The Editorial Process (Such As It Is)
Here’s roughly how this works:
- I have a problem. I solve it. I think “someone else might find this useful.”
- I explain the problem and solution to an AI, along with all the context and caveats.
- It produces a draft that’s technically accurate but often reads like a Wikipedia article had a child with a corporate memo.
- I rewrite the bits that sound like they were written by someone who’s never experienced frustration.
- I add the jokes. The AI’s attempts at humour are… let’s say “enthusiastic but misguided.”
- I verify everything still makes technical sense.
- I decide whether it’s something I’d actually want to read.
If the answer to that last question is “no,” it doesn’t get published. My name’s on it, after all.
The Value Question
Here’s what I keep coming back to: does the use of AI in the creation process make the content less valuable?
If someone reads my article about API rate limiting and it helps them avoid the mistakes I made, does it matter that I had help organising my thoughts? If a junior developer reads about middleware patterns and learns something useful, should they care that I didn’t personally type every semicolon?

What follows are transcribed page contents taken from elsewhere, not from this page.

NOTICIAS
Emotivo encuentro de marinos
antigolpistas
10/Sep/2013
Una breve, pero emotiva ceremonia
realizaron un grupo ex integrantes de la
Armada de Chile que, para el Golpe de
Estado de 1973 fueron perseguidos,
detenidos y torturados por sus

I’d argue the value of content lies in three things:
- Is it accurate? (I check this. Thoroughly. The AI hallucinates sometimes.)

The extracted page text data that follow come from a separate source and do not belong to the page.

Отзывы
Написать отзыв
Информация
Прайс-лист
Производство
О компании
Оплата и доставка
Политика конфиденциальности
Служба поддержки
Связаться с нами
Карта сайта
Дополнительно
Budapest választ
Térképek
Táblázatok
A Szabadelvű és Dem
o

- Is it useful? (It comes from real problems I’ve actually solved.)
- Is it honest? (Well, you’re reading this article, aren’t you?)
What I Won’t Do
I won’t pretend to have expertise I don’t have. The AI can write confidently about quantum computing or brain surgery, but I can’t verify any of it, so I won’t publish it.
I won’t pass off generic AI output as insight. If I haven’t actually done the thing, I’m not going to write about it.

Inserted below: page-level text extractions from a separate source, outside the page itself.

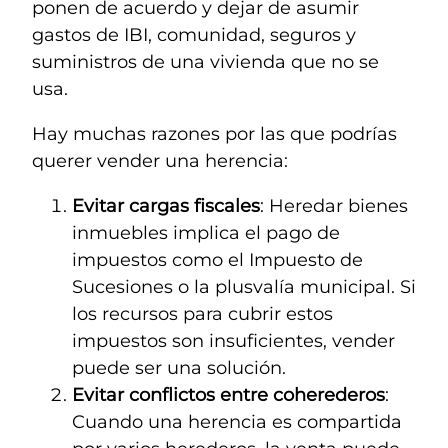
ponen de acuerdo y dejar de asumir
gastos de IBI, comunidad, seguros y
suministros de una vivienda que no se
usa.
Hay muchas razones por las que podrías
querer vender una herencia:
Evitar cargas fiscales
: Heredar bienes
inmuebles implica el pago de
impuestos como el Impuesto de
Sucesiones o la plusvalía municipal. Si
los recursos para cubrir estos
impuestos son insuficientes, vender
puede ser una solución.
Evitar conflictos entre coherederos
:
Cuando una herencia es compartida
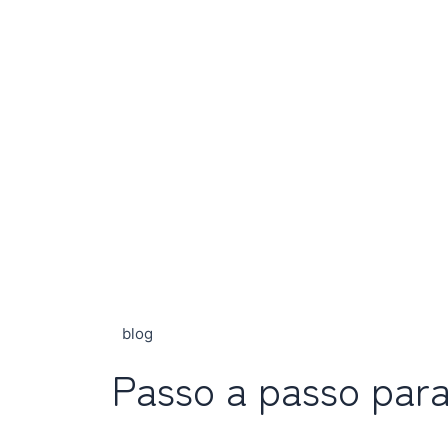
blog
Passo a passo para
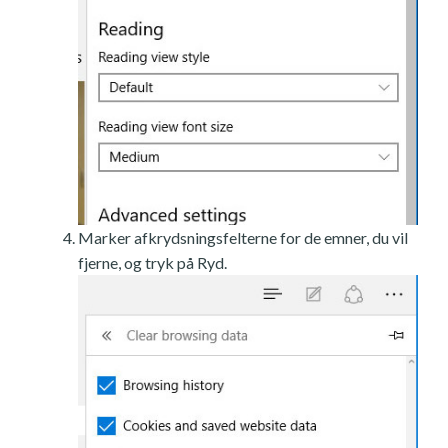
Marker afkrydsningsfelterne for de emner, du vil
fjerne, og tryk på Ryd.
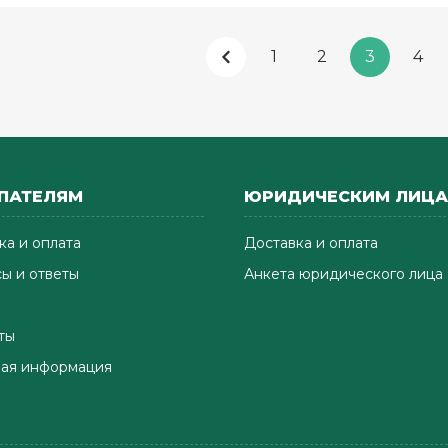
1
2
3
4
ПАТЕЛЯМ
ЮРИДИЧЕСКИМ ЛИЦ
ка и оплата
Доставка и оплата
ы и ответы
Анкета юридического лица
ты
ая информация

I won’t stop learning. Using AI as a crutch rather than a tool is a fast track to becoming obsolete. I still need to understand everything I publish, or I can’t answer questions about it—and worse, I can’t build on it.
The Uncomfortable Truth
The uncomfortable truth is that the “authenticity” we prize in writing has always been somewhat performative. Every writer edits. Every writer has influences. Every writer has had a moment where they thought “I should probably make this sound less like I wrote it at 3 AM after too much coffee.”
AI just makes that editing process faster and more accessible.
The real question isn’t whether AI was involved—it’s whether the person publishing the content actually understands it, stands behind it, and has something genuine to contribute.
An Invitation
If you’ve found any article on this site useful, I’d argue that’s worth more than purist notions about how content “should” be created.
If you’ve found errors, inconsistencies, or things that don’t match your experience, please do let me know. That’s how we all get better—humans and AIs alike.
And if you’re still uncomfortable with AI-assisted content, that’s entirely fair. There are plenty of excellent writers who do everything the traditional way. Their work is valuable too.
As for me, I’ll be over here, solving integration problems and writing about them with whatever tools help me communicate most effectively.
The AI typed most of these words. But the mistakes I’ve made, the lessons I’ve learned, and the decision to share them?
Those are still entirely mine.
This article was written with AI assistance. Obviously. That was rather the point.